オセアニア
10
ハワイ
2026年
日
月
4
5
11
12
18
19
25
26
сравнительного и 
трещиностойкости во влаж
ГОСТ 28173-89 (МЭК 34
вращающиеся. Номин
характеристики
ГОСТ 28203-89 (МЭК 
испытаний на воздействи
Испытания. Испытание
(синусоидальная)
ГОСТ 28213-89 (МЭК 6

+++

### Exercise
Please rewrite the lines above, changing every "ГОСТ" to "GOST" and leaving everything else unchanged.

### Completed task
オセアニア
10
ハワイ
2026年
日
月
4
5
11
12
18
19
25
26
сравнительного и 
трещиностойкости во влаж
GOST 28173-89 (МЭК 34
вращающиеся. Номин
характеристики
GOST 28203-89 (МЭК 
испытаний на воздействи
Испытания. Испытание
(синусоидальная)
GOST 28213-89 (МЭК 6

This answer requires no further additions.